## EXERCISE BRIEF
Work out the number of lines in the records that include the word "labels"; reply with that number alone.

## EXERCISE MATERIALS
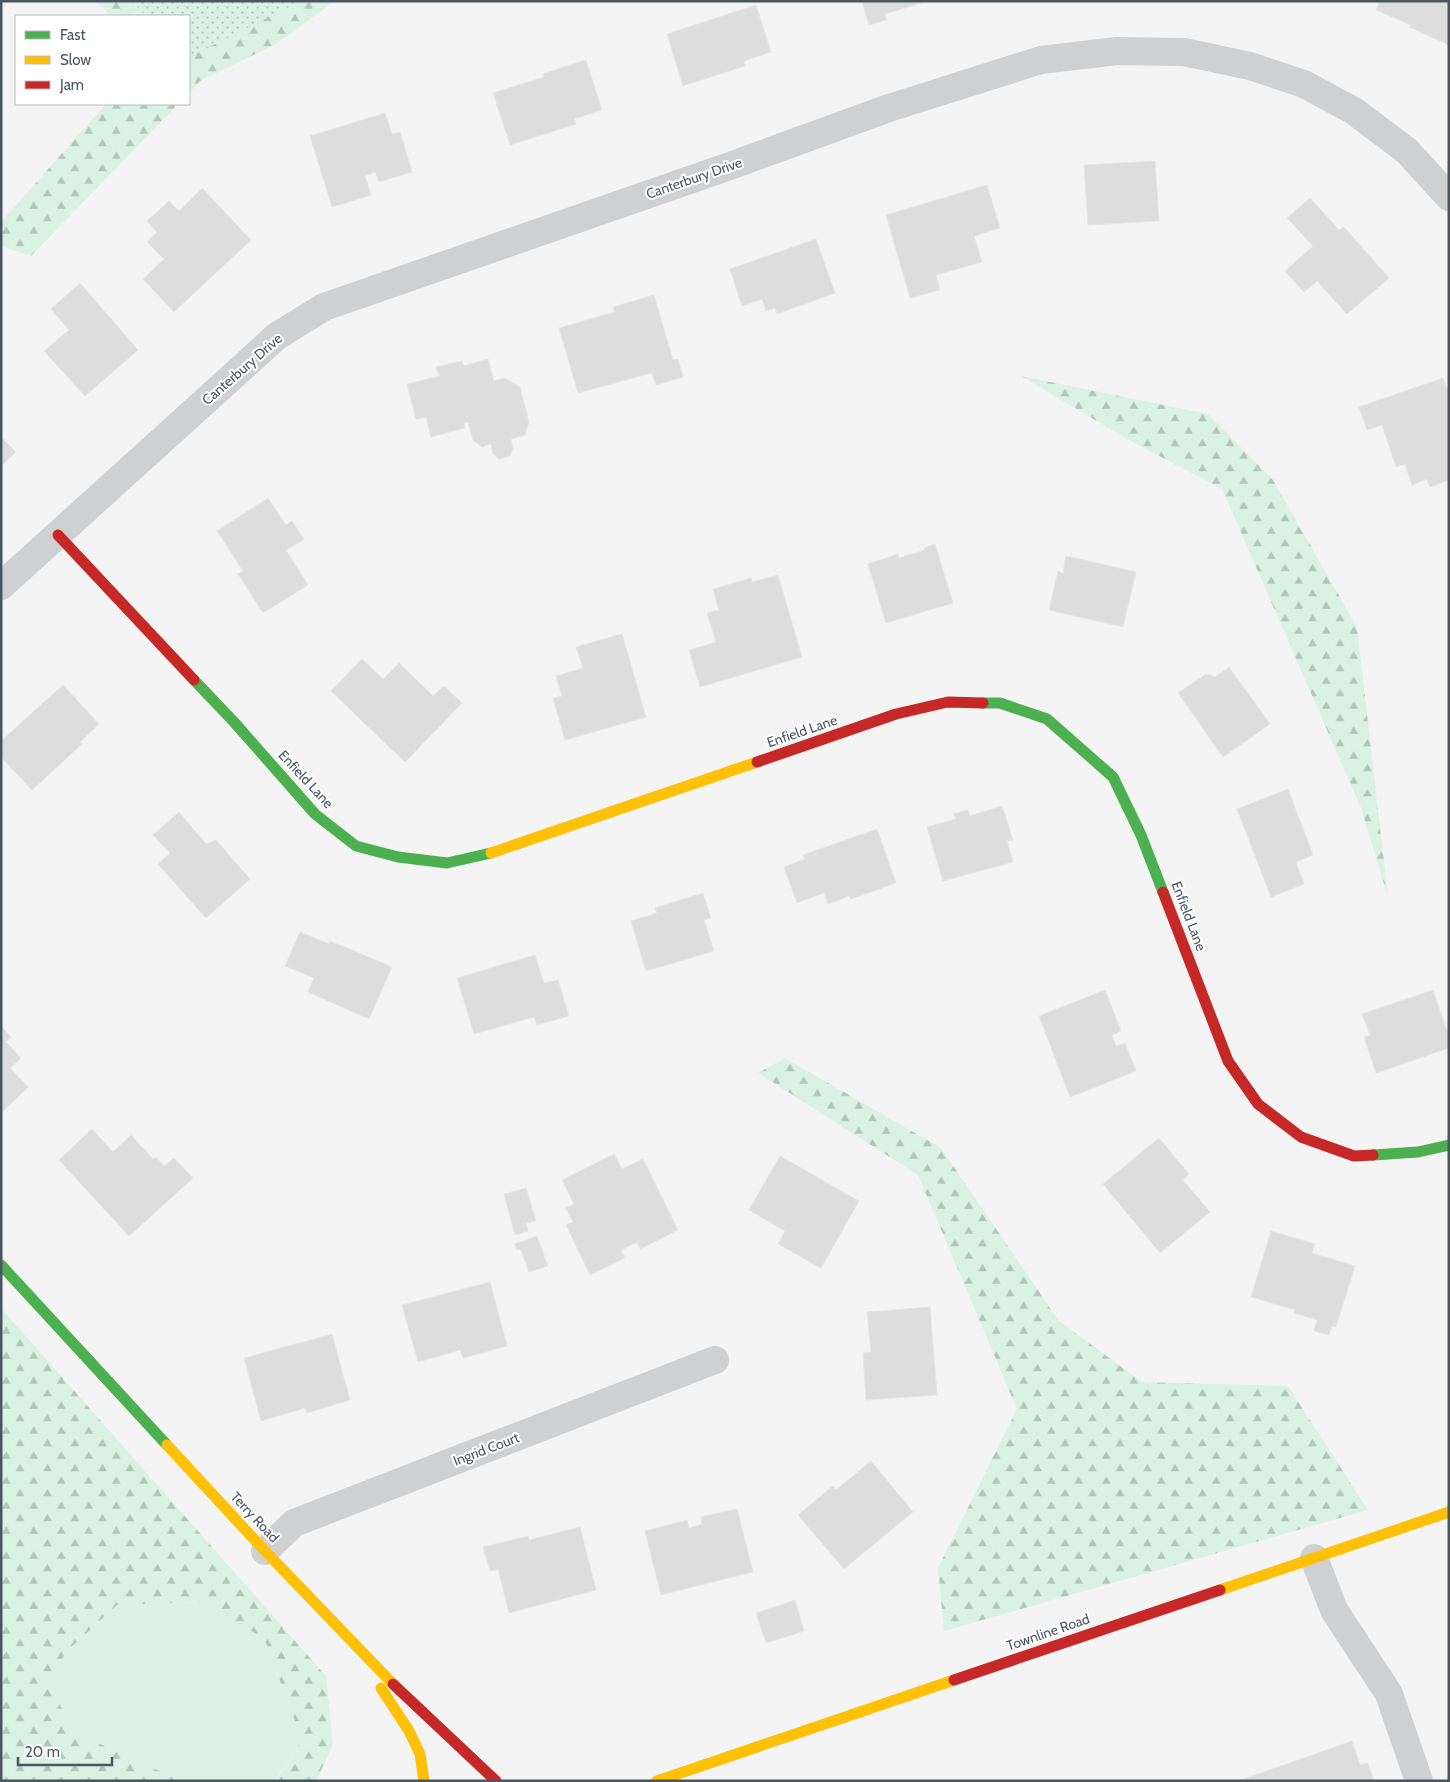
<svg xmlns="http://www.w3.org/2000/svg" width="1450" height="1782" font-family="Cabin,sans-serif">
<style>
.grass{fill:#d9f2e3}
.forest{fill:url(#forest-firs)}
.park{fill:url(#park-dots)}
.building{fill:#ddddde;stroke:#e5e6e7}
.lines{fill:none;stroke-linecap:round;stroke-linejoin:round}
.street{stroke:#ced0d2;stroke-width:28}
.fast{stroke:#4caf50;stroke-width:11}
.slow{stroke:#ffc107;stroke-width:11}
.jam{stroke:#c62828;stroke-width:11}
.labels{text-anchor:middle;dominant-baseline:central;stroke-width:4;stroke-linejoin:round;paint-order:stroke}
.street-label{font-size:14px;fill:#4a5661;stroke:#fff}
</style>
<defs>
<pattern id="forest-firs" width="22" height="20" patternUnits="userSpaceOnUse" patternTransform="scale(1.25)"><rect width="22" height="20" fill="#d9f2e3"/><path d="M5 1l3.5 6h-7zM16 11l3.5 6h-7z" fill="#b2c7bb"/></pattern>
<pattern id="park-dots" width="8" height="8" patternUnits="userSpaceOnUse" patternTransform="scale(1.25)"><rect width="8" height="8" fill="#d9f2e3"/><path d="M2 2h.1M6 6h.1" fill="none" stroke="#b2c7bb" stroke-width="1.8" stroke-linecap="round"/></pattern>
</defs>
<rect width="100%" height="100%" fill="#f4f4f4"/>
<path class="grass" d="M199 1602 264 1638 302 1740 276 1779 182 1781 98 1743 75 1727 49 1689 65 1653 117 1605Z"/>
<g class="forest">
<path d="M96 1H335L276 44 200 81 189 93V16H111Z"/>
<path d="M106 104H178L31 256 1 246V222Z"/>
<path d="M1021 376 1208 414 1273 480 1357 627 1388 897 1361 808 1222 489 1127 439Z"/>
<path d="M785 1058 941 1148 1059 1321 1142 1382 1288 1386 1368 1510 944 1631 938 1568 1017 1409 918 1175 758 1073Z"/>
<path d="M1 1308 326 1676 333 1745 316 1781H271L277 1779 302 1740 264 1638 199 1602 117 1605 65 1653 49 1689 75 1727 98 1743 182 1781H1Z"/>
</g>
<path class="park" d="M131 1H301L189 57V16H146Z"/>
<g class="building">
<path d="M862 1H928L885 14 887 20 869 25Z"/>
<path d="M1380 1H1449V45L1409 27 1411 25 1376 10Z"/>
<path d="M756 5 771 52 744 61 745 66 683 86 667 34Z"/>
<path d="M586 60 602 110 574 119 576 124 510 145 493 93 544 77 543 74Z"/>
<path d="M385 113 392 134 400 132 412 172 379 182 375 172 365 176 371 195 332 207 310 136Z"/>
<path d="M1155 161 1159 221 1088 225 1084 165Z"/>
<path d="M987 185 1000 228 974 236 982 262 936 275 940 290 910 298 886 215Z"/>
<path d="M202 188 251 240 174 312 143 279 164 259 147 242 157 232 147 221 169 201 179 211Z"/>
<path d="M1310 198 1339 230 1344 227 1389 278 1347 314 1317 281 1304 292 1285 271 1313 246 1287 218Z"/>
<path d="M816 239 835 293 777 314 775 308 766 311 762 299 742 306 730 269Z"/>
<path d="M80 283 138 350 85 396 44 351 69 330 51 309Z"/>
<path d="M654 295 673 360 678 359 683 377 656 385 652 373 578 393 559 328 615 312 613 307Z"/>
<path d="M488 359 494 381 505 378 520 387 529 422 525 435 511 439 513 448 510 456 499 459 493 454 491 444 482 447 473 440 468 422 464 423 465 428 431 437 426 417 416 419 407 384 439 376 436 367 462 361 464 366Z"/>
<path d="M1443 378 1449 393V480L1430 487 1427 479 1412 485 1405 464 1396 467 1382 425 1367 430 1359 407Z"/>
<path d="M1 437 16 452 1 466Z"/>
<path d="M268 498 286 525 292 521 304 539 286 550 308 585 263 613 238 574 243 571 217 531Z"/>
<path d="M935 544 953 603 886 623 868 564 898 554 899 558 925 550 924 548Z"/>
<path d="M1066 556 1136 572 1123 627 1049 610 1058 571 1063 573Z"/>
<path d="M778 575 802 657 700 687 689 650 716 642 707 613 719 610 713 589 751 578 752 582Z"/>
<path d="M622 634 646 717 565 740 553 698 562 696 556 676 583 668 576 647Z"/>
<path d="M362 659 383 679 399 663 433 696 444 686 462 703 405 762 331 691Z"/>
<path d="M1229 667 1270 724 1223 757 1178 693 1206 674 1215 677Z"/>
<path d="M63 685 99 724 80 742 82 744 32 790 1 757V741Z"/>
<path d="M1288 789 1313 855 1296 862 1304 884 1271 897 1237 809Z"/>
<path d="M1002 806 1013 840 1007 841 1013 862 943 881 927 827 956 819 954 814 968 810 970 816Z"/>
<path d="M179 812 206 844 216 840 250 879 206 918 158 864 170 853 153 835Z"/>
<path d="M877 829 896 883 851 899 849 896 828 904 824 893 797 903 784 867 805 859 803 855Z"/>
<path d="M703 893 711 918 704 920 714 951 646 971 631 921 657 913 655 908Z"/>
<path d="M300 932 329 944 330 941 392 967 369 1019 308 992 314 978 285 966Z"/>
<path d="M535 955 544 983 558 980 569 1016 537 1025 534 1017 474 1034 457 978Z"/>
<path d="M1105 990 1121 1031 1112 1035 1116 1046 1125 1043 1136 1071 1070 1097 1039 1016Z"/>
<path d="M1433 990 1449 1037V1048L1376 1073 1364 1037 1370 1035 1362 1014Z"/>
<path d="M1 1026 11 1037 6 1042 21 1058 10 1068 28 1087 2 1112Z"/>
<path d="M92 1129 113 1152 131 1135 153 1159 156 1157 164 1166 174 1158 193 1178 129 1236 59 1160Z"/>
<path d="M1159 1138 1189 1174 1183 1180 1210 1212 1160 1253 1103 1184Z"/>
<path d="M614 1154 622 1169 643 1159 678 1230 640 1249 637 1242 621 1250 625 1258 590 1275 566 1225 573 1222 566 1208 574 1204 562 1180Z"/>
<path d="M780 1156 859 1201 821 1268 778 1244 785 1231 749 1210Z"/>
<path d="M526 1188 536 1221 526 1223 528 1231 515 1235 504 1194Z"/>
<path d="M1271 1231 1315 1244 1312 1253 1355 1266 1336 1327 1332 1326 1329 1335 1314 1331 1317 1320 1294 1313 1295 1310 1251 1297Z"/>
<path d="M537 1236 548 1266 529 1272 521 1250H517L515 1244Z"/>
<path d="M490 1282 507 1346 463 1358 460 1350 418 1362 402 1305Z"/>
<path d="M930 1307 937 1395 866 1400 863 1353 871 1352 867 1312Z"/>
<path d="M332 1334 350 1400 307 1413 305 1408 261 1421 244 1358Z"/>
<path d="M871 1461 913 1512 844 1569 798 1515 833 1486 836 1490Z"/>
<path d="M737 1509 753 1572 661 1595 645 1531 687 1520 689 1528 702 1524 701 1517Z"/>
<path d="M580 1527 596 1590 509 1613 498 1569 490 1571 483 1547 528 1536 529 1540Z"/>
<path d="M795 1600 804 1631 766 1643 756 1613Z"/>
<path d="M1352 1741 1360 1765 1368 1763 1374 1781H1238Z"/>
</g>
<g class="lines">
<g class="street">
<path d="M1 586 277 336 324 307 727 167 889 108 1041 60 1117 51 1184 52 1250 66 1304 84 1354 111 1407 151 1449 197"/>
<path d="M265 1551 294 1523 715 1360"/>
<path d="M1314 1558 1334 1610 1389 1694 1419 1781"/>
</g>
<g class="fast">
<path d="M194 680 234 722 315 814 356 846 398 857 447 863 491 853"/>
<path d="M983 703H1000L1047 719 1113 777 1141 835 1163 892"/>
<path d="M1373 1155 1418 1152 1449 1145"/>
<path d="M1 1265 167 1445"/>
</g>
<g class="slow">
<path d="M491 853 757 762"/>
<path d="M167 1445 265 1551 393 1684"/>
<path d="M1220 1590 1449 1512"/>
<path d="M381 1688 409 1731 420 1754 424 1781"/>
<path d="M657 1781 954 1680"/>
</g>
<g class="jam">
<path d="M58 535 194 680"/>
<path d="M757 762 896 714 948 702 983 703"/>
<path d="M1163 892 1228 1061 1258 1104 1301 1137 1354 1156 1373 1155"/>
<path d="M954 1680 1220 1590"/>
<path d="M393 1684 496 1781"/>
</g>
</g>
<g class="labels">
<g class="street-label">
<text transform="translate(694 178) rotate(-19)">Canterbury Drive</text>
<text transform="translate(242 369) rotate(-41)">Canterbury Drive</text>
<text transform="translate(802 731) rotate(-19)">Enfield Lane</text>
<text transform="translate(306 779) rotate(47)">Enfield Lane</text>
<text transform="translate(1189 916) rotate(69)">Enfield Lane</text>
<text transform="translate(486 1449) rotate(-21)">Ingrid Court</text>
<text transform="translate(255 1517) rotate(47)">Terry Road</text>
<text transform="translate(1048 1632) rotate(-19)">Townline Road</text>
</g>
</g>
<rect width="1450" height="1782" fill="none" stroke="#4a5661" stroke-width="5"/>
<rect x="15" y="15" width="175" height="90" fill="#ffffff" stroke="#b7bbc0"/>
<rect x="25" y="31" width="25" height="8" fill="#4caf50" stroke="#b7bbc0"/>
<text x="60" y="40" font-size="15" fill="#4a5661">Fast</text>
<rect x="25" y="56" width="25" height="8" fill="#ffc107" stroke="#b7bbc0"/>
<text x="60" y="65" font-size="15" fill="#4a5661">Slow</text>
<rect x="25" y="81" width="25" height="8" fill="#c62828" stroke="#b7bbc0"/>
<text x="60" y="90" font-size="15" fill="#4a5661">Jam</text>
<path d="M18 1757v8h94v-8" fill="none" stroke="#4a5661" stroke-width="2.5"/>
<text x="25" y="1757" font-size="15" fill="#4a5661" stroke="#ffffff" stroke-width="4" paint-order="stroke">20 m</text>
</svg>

## RESPONSE
2